When someone pitches “Assassinistas” to you, it sounds like it has the makings of an epic. Dominic is a college kid who likes video games and his boyfriend, but disdains schoolwork and minimum wage jobs. Octavia is his mom, a world class assassin, who takes Dominic with her on a summer of murder and mayhem. If this comic had the name Mark Millar on the cover, we would already be looking at a movie franchise. As it happens it does not, and “Assassinistas” is more of a delightful, if small feeling comic that charms more than it thrills.
Written By Tini Howard
Illustrated by Gilbert Hernandez
Colored by Rob Davis
Lettered by Aditya Bidikar
“Don’t feed me—I’m allergic to you!” Dominic shoots someone in the head, and Mom talks him through it. Because that’s what parenting is all about. Also, more on that purse iguana we know you love.

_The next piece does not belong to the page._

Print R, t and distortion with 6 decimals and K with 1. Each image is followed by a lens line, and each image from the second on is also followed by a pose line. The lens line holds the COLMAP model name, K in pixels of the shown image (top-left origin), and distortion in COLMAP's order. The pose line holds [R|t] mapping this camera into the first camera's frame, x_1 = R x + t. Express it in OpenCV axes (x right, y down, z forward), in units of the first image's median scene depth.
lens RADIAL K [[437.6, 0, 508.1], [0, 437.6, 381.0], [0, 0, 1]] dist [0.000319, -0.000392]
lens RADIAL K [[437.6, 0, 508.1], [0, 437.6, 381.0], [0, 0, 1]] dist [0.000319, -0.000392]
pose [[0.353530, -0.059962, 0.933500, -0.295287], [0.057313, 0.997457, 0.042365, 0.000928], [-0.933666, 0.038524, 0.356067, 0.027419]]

More than anything else, “Assassinistas” feels like The Tick. Not the current series on Amazon Prime, I mean the Patrick Warburton one; the show that was basically Friends but with superheroes. The book is like a small workplace/family sitcom, only starring a group of well-trained assassins and their families. Sure there are shootouts and backflips, but there’s also finding a babysitter and reflecting on past jobs gone wrong. In another world, this could have been a so-so series on ABC. Instead, it’s a pretty good comic.

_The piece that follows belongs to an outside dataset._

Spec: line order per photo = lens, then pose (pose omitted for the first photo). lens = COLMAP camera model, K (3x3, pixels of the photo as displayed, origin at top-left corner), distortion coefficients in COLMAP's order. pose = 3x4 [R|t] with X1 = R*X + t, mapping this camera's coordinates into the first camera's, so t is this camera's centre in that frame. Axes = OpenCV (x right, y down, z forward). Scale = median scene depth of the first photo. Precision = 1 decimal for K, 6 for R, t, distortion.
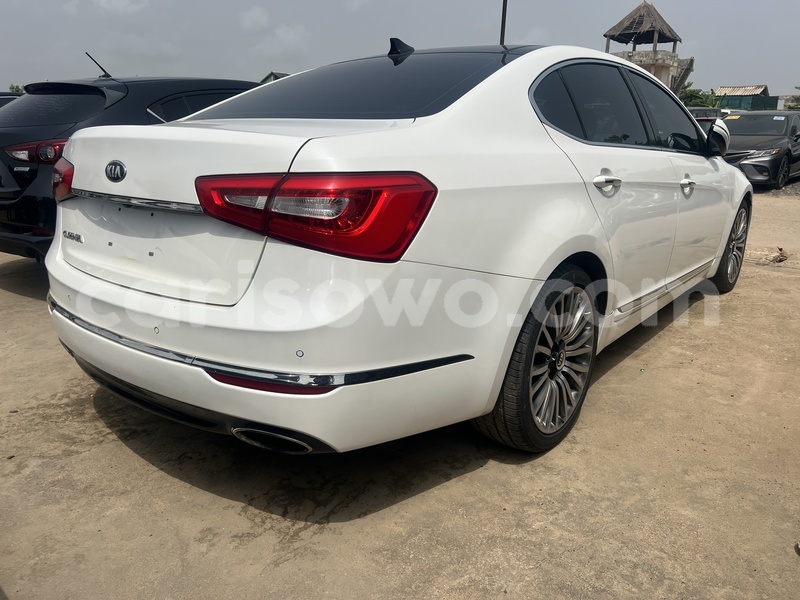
lens RADIAL K [[600.0, 0, 400.0], [0, 600.0, 300.0], [0, 0, 1]] dist [0.048172, -0.050838]
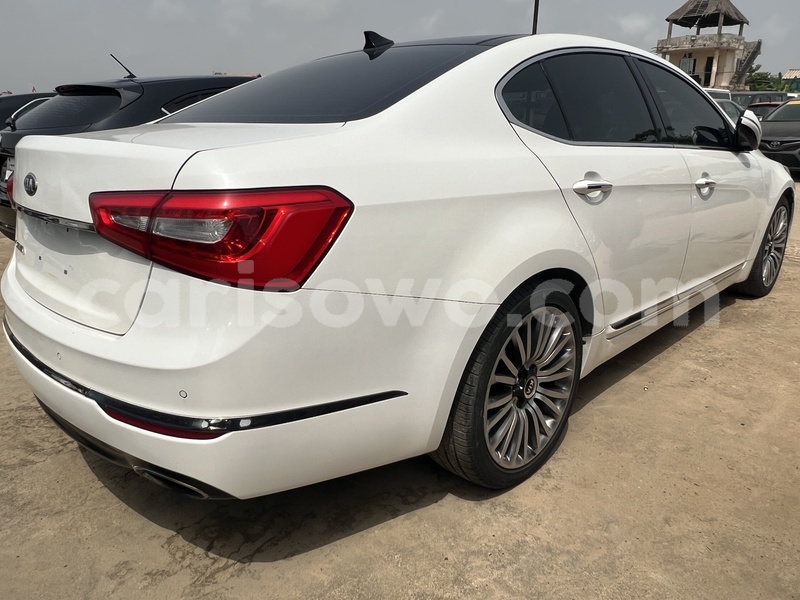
lens RADIAL K [[572.8, 0, 398.9], [0, 572.8, 295.4], [0, 0, 1]] dist [0.002745, -0.001547]
pose [[0.993908, 0.018431, -0.108664, 0.167883], [-0.015638, 0.999527, 0.026499, -0.059051], [0.109101, -0.024638, 0.993725, 0.137980]]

“Assassinistas” #3 focuses on Dominic, who has apparently taken a human life for the first time. He’s not an assassin, he’s just a relatable college shlub. The tone pinballs around wildly but that’s the point. Taylor is out with his mom and his boyfriend and it’s exactly as awkward as you think it would be. Then he watches his mom get shot (it’s cool, it doesn’t pierce her body armor), which throws him for an emotional loop. This leads Dom, at the height of his emotions, to shoot the assailant in the head. Things aren’t what they seem and, a few twists later, everyone is emotionally confused.
That high level of confusion is where “Assassinistas” lives. Not that the story is hard to follow, far from it. Just the characters are all juggling a lot of confusing emotions. It’s really a story about a mom and her adult son seeing each other as peers for the first time. She’s still his mom, but he’s an adult now, and they need to learn to trust each other in new ways. It’s heady stuff for a tongue-in-cheek murder-cartoon-comedy.
The A plot is intercut with flashbacks to Octavia as a young assassinista and a zany, violent sorta-kinda babysitting scene that involves a mysterious iguana. It’s a lot, delivered in relatively few pages, over relatively few panels, and its more impressive how much meaning and story fits into the small space. Background details, like framed photos, carry a lot of storytelling weight, and the cartoony posture and body language says a lot with very little.
That’s because of the real draw: the incredible Gilbert Hernandez art. It has all the appeal of “Love and Rockets,” but one of the more out there stories. This has more swords and luchadore-style masks. What blew my mind was the use of negative space and color. Hernandez is one of the most experienced artists in the biz but what he’s doing here is next level. The block shapes of limbs draws the eye down the panel grid, effortlessly guiding the reader and telling a story all on its own. Let your eyes lose focus, and you’ll start to see hidden shapes and trajectories. By sticking to a simple color pallet, usually paring two shades in a scene, it’s easy to follow the action. Things like exaggerated jumps take on an artful geometry that is divorced from reality, but makes for some striking panels.
That’s not to say writer Tini Howard is anything less than stellar. It takes a certain kind of writer to trust an artist this much, and to write a script that packs so much into the pages. It’s high-level comic book storytelling, where the writer and the artist are doing great work, but the end result is better than either could stand on their own. “Assassinistas” #3 takes a big story and makes it feel small, and then big again, by combining life or death stakes with a simple family drama with a comedy. I feel compelled to compare it to a million different things. It’s like things like “Wanted” (though it’s much, much better than that) and The Tick but it’s also like an Edgar Wright film, and This is Us. The truth is, the reason “Assassinistas” feels like so many other things, is because truly there is nothing else quite like it.
Final Verdict: 8.2 – “Assassinistas” #3 is a unique sitcom; it’s lots of fun even before you consider the legendary artwork by Gilbert Hernandez.